Note that the DOE reported that in 2008 the industry was injecting 1.6 bcfd (billion cubic ft/day) into Permian Basin fields to produce 170 kbd of oil.
It is worth noting that the KSA initial site is being set up to inject 40 mcf/d (million cubic ft/day) some 2.5% of the US volume, into 7 wells in the initial pilot project, in Uthmaniyah so that the initial gain in KSA production may well be quite small, but there are additional CO2 sources in country which, should the pilot show to the gains potentially possible, can be tapped and which could significantly change the overall ultimate recovery of oil from Ghawar (and others). Further there is ongoing research into enhancing the performance of CO2 in EOR, that will likely pay off in the medium term.
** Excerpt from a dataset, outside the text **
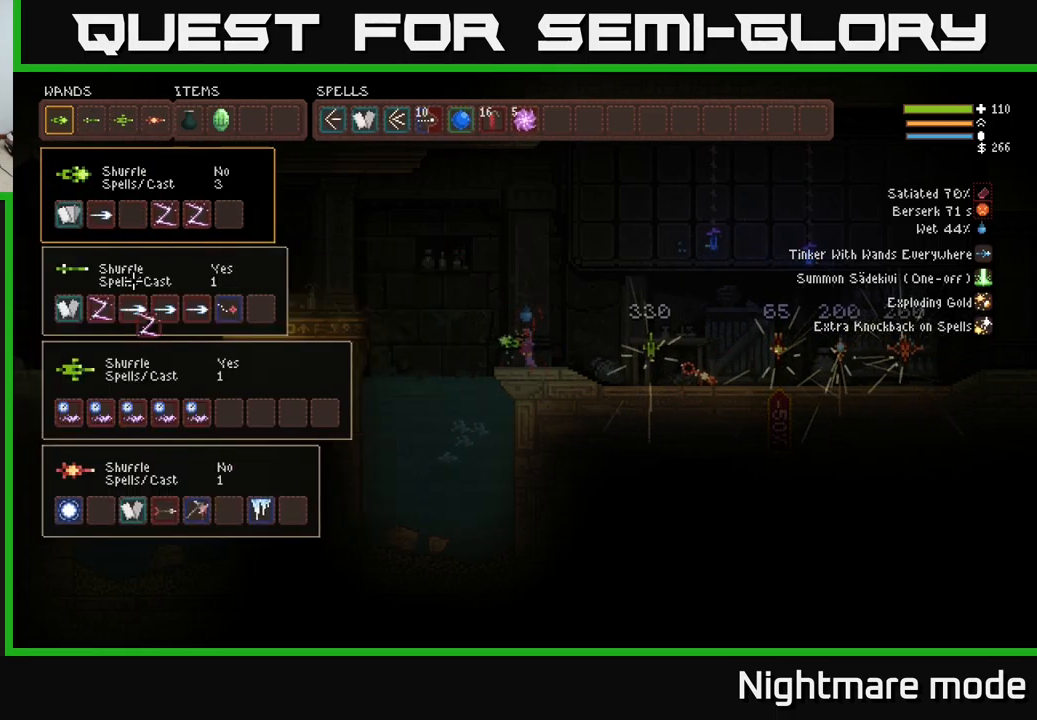
{"buttons": [], "left_stick": "center", "right_stick": "center", "events": [[67, "B", "down"], [100, "DPAD_DOWN", "up"], [167, "B", "up"], [300, "DPAD_RIGHT", "down"], [350, "DPAD_RIGHT", "up"], [366, "B", "down"], [483, "B", "up"]]}
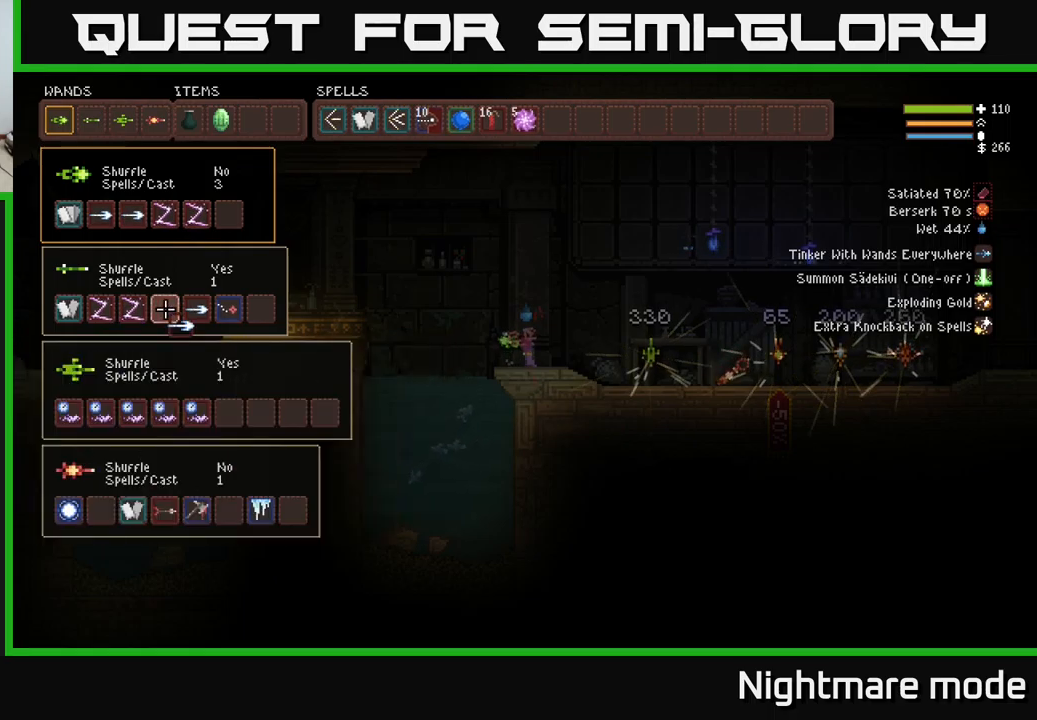
{"buttons": [], "left_stick": "center", "right_stick": "center", "events": [[16, "DPAD_UP", "down"], [66, "B", "down"], [100, "DPAD_UP", "up"], [200, "B", "up"], [333, "DPAD_RIGHT", "down"], [383, "DPAD_RIGHT", "up"], [400, "B", "down"], [500, "B", "up"]]}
In regard to the SmartWater flooding the first field injections have been successful, and a full scale demonstration is now planned. The advantages for this change are considered to be:
• It can achieve higher ultimate oil recovery with minimal investment in current operations (this assumes that a water- flooding infrastructure is already in place). The advantage lies in avoiding extensive capital investment associated with conventional EOR methods, such as expenditure on new infrastructure and plants needed for injectants, new injection facilities, production and monitoring wells, changes in tubing and casing, for example
• It can be applied during the early life cycle of the reservoir, unlike EOR.
• The payback is faster, even with small incremental oil recovery.A BP study (Lager, A., Webb, K.J. and Black, J.J.: “Impact of Brine Chemistry on Oil Recovery,” Paper A24, presented at the EAGE IOR Symposium, Cairo, Egypt, April 22-24, 2007. Also Strand, S., Austad, T., Puntervold, T., Høgnesen, E.J., Olsen. M. and Barstad, S.M.: “Smart Water for Oil Recovery from Fractured Limestone: A Preliminary Study,”) showed the following incremental gains over conventional water flooding.
Figure 7. Gains achieved by BP in changing salinity in recovery from different fields (Saudi Aramco ).
The current areas of investigation have extended into dealing with the tar mats that are present in parts of Ghawar.
Current research is aimed at extending wormholes into the formation, through which it will be possible to pass different EOR treatments in order to further improve the extraction rate from the field.
When these current projects, in their various stages, are combined with the future production from Manifa, and enhanced production from Safaniyah, I expect that the Kingdom will continue to produce at around 10 mbd for at least a few years more, though I continue to doubt that it will be able to increase much beyond that. After all, even when field declines are held to 2% a year, after 50 years the arithmetic starts to take an increasing toll – Ghawar began production in 1951. And so, with respect, I disagree with David Archibald, if only in the short term - but for those of you with a few minutes, the comments that follow his post at WUWT are quite entertaining.